* _Source extract_
════════
But this open a whole new can of worms, which we probably don’t want to head down. For example, could prefix_(1+1j) be matched by case f"prefix_{cmd!r}" and assign cmd = 1 + 1j???

I guess my instinct here is that if one is trying to handle text with a match such that the cases are different patterns (vs one pattern and the cases are on the regex group contents), this isn’t “structural” pattern matching anymore. Pattern matching on strings is parsing, and I would parse the text into objects then use match on the structure of the objects.

That’s not an actual rebuttal of the proposed idea, since it reduces down to “lol y do u want to do that”, but I think it’s why I’m not enthusiastic about it. Most of the proposed uses are things where above a certain scale I’d be tokenizing input and using a PEG / parser combinator library - but ultimately that’s just a personal bias.

The existing pattern types do handle list elements though, and being able to match on substrings does feel like a natural extension of that.

1 Like

That’s exactly where I’m coming from, mate. :smiley:

…juuuust kidding, took a look at the Structural Pattern Matching PEP and with the way Class patterns currently work this seems more difficult than I first thought.

I also stumbled upon the problem of partial string matching before and tried all kind of workaround but unfortunately they all seem a bit tedious/overly complex.

I definitely like the f-string approach that was suggested earlier on and would support the addition of to improve the match statement. :+1:
════════
* _Material provided_
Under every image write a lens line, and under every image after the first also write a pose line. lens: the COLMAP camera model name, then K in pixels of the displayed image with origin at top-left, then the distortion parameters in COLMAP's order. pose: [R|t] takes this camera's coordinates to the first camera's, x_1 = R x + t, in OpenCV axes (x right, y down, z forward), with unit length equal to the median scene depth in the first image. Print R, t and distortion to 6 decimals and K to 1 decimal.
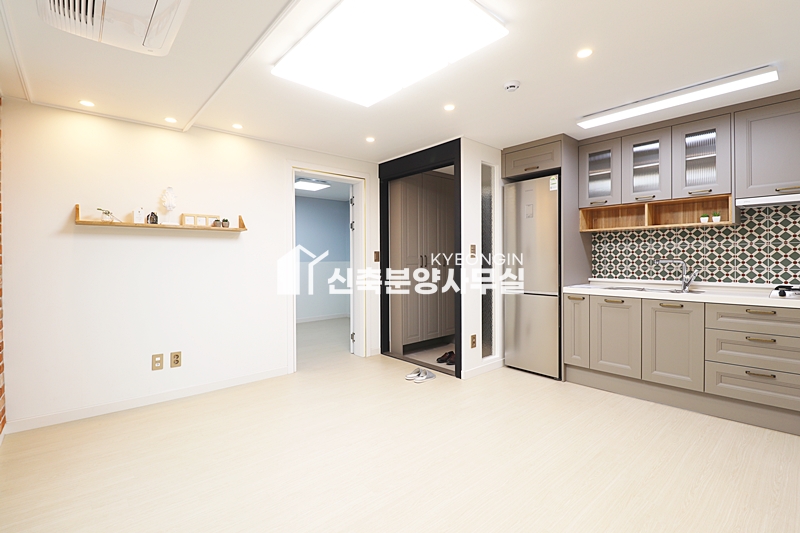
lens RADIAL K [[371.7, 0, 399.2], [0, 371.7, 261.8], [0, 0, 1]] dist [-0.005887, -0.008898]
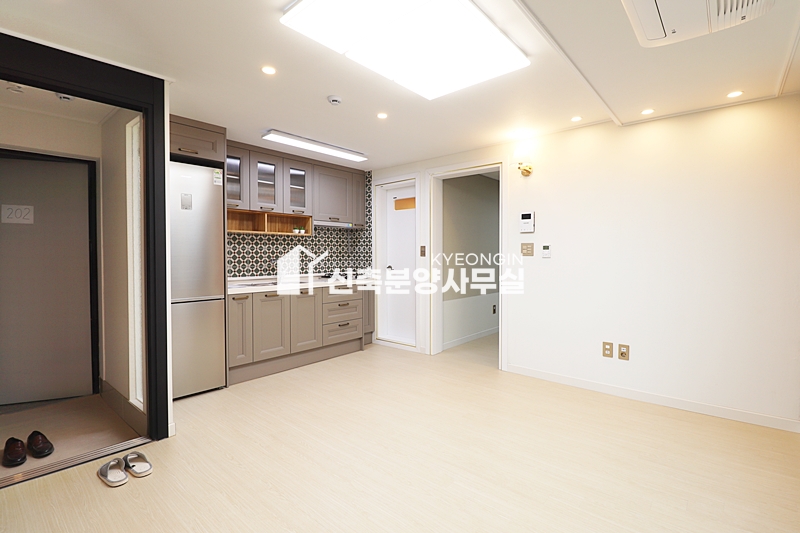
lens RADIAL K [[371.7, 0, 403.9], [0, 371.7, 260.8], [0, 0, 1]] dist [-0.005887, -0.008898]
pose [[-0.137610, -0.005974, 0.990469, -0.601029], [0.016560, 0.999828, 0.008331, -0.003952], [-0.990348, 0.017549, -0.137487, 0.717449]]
════════
* _Exercises to complete_
[A] Decide whether each statement agrees with the forum excerpt, answering yes or no and quoting the deciding words from it. (i) One writer would rather parse text into objects and then match on the structure of those objects. (ii) One writer says the existing pattern types cannot handle list elements. (iii) After looking at the Structural Pattern Matching PEP, one writer found the idea easier than first expected.
[B] Please rewrite the lines of all the entries in Block 1 with "lens line" swapped for "camera line", changing nothing else. Leave the pictures out of your answer.
The forum excerpt and the entries are unrelated to each other.

* _Solutions to the exercise_
[A]
(i) Yes: "I would parse the text into objects then use match on the structure of the objects."
(ii) No: "The existing pattern types do handle list elements though"
(iii) No: "this seems more difficult than I first thought."

[B]
Under every image write a camera line, and under every image after the first also write a pose line. lens: the COLMAP camera model name, then K in pixels of the displayed image with origin at top-left, then the distortion parameters in COLMAP's order. pose: [R|t] takes this camera's coordinates to the first camera's, x_1 = R x + t, in OpenCV axes (x right, y down, z forward), with unit length equal to the median scene depth in the first image. Print R, t and distortion to 6 decimals and K to 1 decimal.
lens RADIAL K [[371.7, 0, 399.2], [0, 371.7, 261.8], [0, 0, 1]] dist [-0.005887, -0.008898]
lens RADIAL K [[371.7, 0, 403.9], [0, 371.7, 260.8], [0, 0, 1]] dist [-0.005887, -0.008898]
pose [[-0.137610, -0.005974, 0.990469, -0.601029], [0.016560, 0.999828, 0.008331, -0.003952], [-0.990348, 0.017549, -0.137487, 0.717449]]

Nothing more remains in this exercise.